(Stored dataset items)
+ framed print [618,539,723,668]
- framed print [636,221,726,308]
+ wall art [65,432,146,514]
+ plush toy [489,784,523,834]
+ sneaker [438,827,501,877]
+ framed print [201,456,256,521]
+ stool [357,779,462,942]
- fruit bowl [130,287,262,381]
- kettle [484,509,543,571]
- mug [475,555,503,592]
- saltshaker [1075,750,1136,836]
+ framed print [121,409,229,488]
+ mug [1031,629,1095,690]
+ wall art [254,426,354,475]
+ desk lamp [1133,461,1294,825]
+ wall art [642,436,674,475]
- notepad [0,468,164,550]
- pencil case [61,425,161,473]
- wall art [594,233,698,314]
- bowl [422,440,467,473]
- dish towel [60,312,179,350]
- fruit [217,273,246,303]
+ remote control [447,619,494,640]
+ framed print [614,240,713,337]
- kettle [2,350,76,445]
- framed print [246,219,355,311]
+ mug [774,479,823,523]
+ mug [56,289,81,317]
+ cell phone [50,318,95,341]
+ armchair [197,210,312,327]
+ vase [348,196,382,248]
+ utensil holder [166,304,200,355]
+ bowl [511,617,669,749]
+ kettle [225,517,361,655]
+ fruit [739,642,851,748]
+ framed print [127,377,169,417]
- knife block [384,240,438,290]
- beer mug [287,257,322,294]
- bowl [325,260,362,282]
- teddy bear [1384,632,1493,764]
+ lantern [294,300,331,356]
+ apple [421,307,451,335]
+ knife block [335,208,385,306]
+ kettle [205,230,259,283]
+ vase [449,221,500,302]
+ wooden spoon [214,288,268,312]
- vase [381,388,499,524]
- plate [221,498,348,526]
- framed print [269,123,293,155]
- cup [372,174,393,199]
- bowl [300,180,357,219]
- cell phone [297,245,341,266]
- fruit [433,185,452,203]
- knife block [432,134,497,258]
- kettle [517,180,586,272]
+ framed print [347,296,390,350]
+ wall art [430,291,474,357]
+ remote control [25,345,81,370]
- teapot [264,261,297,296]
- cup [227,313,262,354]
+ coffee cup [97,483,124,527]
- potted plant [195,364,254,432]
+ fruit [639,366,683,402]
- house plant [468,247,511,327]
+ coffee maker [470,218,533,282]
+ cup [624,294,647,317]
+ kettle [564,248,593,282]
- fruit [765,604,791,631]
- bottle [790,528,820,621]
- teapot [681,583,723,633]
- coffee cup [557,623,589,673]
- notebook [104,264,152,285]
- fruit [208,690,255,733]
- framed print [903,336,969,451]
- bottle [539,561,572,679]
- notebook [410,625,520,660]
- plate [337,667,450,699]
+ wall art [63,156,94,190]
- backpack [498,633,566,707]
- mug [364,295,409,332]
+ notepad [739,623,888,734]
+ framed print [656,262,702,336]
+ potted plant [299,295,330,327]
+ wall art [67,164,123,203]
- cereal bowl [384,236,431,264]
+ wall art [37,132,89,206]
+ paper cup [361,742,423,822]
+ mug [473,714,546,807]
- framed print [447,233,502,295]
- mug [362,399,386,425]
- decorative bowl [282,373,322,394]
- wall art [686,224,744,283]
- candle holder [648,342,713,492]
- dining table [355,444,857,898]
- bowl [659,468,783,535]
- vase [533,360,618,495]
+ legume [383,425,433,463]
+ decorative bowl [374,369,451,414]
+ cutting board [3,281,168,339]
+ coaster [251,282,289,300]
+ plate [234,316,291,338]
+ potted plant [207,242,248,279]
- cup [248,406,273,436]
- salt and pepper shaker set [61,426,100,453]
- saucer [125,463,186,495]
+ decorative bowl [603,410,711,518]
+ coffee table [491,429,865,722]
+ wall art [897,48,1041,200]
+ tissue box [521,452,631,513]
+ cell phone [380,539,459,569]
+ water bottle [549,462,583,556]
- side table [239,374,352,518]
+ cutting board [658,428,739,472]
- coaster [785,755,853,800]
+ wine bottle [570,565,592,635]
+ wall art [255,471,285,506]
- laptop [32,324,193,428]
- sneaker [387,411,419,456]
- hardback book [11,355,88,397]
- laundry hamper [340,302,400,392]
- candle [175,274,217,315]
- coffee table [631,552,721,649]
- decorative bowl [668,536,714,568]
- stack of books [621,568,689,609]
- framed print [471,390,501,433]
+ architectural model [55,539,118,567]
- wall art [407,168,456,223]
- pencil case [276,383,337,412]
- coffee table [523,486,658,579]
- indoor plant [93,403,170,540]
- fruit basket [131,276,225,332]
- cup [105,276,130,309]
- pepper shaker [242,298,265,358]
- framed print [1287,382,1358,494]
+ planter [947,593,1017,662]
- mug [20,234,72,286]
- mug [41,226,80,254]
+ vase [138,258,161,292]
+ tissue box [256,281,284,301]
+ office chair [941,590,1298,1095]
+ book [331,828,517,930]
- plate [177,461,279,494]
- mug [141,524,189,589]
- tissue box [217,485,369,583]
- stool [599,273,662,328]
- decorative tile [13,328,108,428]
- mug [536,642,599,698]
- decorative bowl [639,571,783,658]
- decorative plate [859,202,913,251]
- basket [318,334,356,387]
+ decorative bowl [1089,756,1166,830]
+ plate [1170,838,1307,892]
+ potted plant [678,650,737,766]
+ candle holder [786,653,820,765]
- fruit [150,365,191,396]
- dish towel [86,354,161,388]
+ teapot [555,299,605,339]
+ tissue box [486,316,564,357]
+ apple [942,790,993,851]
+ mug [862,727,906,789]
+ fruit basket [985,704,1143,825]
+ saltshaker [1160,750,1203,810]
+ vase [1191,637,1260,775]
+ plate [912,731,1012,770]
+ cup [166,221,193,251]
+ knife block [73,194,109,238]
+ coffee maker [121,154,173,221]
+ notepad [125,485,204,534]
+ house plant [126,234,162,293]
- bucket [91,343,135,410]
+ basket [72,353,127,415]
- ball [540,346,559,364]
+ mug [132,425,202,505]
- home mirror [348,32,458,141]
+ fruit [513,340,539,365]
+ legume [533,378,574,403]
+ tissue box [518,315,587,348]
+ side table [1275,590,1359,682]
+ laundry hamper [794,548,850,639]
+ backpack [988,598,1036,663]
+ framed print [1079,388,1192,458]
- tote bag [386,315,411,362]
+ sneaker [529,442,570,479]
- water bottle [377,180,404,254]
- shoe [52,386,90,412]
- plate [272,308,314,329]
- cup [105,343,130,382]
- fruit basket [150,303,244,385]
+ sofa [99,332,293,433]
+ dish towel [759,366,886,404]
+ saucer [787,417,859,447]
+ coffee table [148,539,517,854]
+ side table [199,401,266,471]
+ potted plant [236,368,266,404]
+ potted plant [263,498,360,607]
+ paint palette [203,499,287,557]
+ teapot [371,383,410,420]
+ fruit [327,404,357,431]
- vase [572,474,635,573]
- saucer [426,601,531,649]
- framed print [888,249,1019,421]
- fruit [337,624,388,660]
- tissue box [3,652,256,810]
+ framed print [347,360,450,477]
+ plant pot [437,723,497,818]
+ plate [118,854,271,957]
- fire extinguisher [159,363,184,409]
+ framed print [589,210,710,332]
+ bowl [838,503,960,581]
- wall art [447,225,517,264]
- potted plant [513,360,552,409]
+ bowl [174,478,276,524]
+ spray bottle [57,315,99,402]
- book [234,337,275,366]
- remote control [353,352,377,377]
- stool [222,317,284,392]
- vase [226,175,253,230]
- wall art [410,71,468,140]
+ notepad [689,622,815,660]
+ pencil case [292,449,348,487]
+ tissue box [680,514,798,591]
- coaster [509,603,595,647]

◆ WHAT THIS TASK INVOLVES ◆
Word-for-word copies of all the records are required.

◆ EXERCISE RESULT ◆
+ framed print [618,539,723,668]
- framed print [636,221,726,308]
+ wall art [65,432,146,514]
+ plush toy [489,784,523,834]
+ sneaker [438,827,501,877]
+ framed print [201,456,256,521]
+ stool [357,779,462,942]
- fruit bowl [130,287,262,381]
- kettle [484,509,543,571]
- mug [475,555,503,592]
- saltshaker [1075,750,1136,836]
+ framed print [121,409,229,488]
+ mug [1031,629,1095,690]
+ wall art [254,426,354,475]
+ desk lamp [1133,461,1294,825]
+ wall art [642,436,674,475]
- notepad [0,468,164,550]
- pencil case [61,425,161,473]
- wall art [594,233,698,314]
- bowl [422,440,467,473]
- dish towel [60,312,179,350]
- fruit [217,273,246,303]
+ remote control [447,619,494,640]
+ framed print [614,240,713,337]
- kettle [2,350,76,445]
- framed print [246,219,355,311]
+ mug [774,479,823,523]
+ mug [56,289,81,317]
+ cell phone [50,318,95,341]
+ armchair [197,210,312,327]
+ vase [348,196,382,248]
+ utensil holder [166,304,200,355]
+ bowl [511,617,669,749]
+ kettle [225,517,361,655]
+ fruit [739,642,851,748]
+ framed print [127,377,169,417]
- knife block [384,240,438,290]
- beer mug [287,257,322,294]
- bowl [325,260,362,282]
- teddy bear [1384,632,1493,764]
+ lantern [294,300,331,356]
+ apple [421,307,451,335]
+ knife block [335,208,385,306]
+ kettle [205,230,259,283]
+ vase [449,221,500,302]
+ wooden spoon [214,288,268,312]
- vase [381,388,499,524]
- plate [221,498,348,526]
- framed print [269,123,293,155]
- cup [372,174,393,199]
- bowl [300,180,357,219]
- cell phone [297,245,341,266]
- fruit [433,185,452,203]
- knife block [432,134,497,258]
- kettle [517,180,586,272]
+ framed print [347,296,390,350]
+ wall art [430,291,474,357]
+ remote control [25,345,81,370]
- teapot [264,261,297,296]
- cup [227,313,262,354]
+ coffee cup [97,483,124,527]
- potted plant [195,364,254,432]
+ fruit [639,366,683,402]
- house plant [468,247,511,327]
+ coffee maker [470,218,533,282]
+ cup [624,294,647,317]
+ kettle [564,248,593,282]
- fruit [765,604,791,631]
- bottle [790,528,820,621]
- teapot [681,583,723,633]
- coffee cup [557,623,589,673]
- notebook [104,264,152,285]
- fruit [208,690,255,733]
- framed print [903,336,969,451]
- bottle [539,561,572,679]
- notebook [410,625,520,660]
- plate [337,667,450,699]
+ wall art [63,156,94,190]
- backpack [498,633,566,707]
- mug [364,295,409,332]
+ notepad [739,623,888,734]
+ framed print [656,262,702,336]
+ potted plant [299,295,330,327]
+ wall art [67,164,123,203]
- cereal bowl [384,236,431,264]
+ wall art [37,132,89,206]
+ paper cup [361,742,423,822]
+ mug [473,714,546,807]
- framed print [447,233,502,295]
- mug [362,399,386,425]
- decorative bowl [282,373,322,394]
- wall art [686,224,744,283]
- candle holder [648,342,713,492]
- dining table [355,444,857,898]
- bowl [659,468,783,535]
- vase [533,360,618,495]
+ legume [383,425,433,463]
+ decorative bowl [374,369,451,414]
+ cutting board [3,281,168,339]
+ coaster [251,282,289,300]
+ plate [234,316,291,338]
+ potted plant [207,242,248,279]
- cup [248,406,273,436]
- salt and pepper shaker set [61,426,100,453]
- saucer [125,463,186,495]
+ decorative bowl [603,410,711,518]
+ coffee table [491,429,865,722]
+ wall art [897,48,1041,200]
+ tissue box [521,452,631,513]
+ cell phone [380,539,459,569]
+ water bottle [549,462,583,556]
- side table [239,374,352,518]
+ cutting board [658,428,739,472]
- coaster [785,755,853,800]
+ wine bottle [570,565,592,635]
+ wall art [255,471,285,506]
- laptop [32,324,193,428]
- sneaker [387,411,419,456]
- hardback book [11,355,88,397]
- laundry hamper [340,302,400,392]
- candle [175,274,217,315]
- coffee table [631,552,721,649]
- decorative bowl [668,536,714,568]
- stack of books [621,568,689,609]
- framed print [471,390,501,433]
+ architectural model [55,539,118,567]
- wall art [407,168,456,223]
- pencil case [276,383,337,412]
- coffee table [523,486,658,579]
- indoor plant [93,403,170,540]
- fruit basket [131,276,225,332]
- cup [105,276,130,309]
- pepper shaker [242,298,265,358]
- framed print [1287,382,1358,494]
+ planter [947,593,1017,662]
- mug [20,234,72,286]
- mug [41,226,80,254]
+ vase [138,258,161,292]
+ tissue box [256,281,284,301]
+ office chair [941,590,1298,1095]
+ book [331,828,517,930]
- plate [177,461,279,494]
- mug [141,524,189,589]
- tissue box [217,485,369,583]
- stool [599,273,662,328]
- decorative tile [13,328,108,428]
- mug [536,642,599,698]
- decorative bowl [639,571,783,658]
- decorative plate [859,202,913,251]
- basket [318,334,356,387]
+ decorative bowl [1089,756,1166,830]
+ plate [1170,838,1307,892]
+ potted plant [678,650,737,766]
+ candle holder [786,653,820,765]
- fruit [150,365,191,396]
- dish towel [86,354,161,388]
+ teapot [555,299,605,339]
+ tissue box [486,316,564,357]
+ apple [942,790,993,851]
+ mug [862,727,906,789]
+ fruit basket [985,704,1143,825]
+ saltshaker [1160,750,1203,810]
+ vase [1191,637,1260,775]
+ plate [912,731,1012,770]
+ cup [166,221,193,251]
+ knife block [73,194,109,238]
+ coffee maker [121,154,173,221]
+ notepad [125,485,204,534]
+ house plant [126,234,162,293]
- bucket [91,343,135,410]
+ basket [72,353,127,415]
- ball [540,346,559,364]
+ mug [132,425,202,505]
- home mirror [348,32,458,141]
+ fruit [513,340,539,365]
+ legume [533,378,574,403]
+ tissue box [518,315,587,348]
+ side table [1275,590,1359,682]
+ laundry hamper [794,548,850,639]
+ backpack [988,598,1036,663]
+ framed print [1079,388,1192,458]
- tote bag [386,315,411,362]
+ sneaker [529,442,570,479]
- water bottle [377,180,404,254]
- shoe [52,386,90,412]
- plate [272,308,314,329]
- cup [105,343,130,382]
- fruit basket [150,303,244,385]
+ sofa [99,332,293,433]
+ dish towel [759,366,886,404]
+ saucer [787,417,859,447]
+ coffee table [148,539,517,854]
+ side table [199,401,266,471]
+ potted plant [236,368,266,404]
+ potted plant [263,498,360,607]
+ paint palette [203,499,287,557]
+ teapot [371,383,410,420]
+ fruit [327,404,357,431]
- vase [572,474,635,573]
- saucer [426,601,531,649]
- framed print [888,249,1019,421]
- fruit [337,624,388,660]
- tissue box [3,652,256,810]
+ framed print [347,360,450,477]
+ plant pot [437,723,497,818]
+ plate [118,854,271,957]
- fire extinguisher [159,363,184,409]
+ framed print [589,210,710,332]
+ bowl [838,503,960,581]
- wall art [447,225,517,264]
- potted plant [513,360,552,409]
+ bowl [174,478,276,524]
+ spray bottle [57,315,99,402]
- book [234,337,275,366]
- remote control [353,352,377,377]
- stool [222,317,284,392]
- vase [226,175,253,230]
- wall art [410,71,468,140]
+ notepad [689,622,815,660]
+ pencil case [292,449,348,487]
+ tissue box [680,514,798,591]
- coaster [509,603,595,647]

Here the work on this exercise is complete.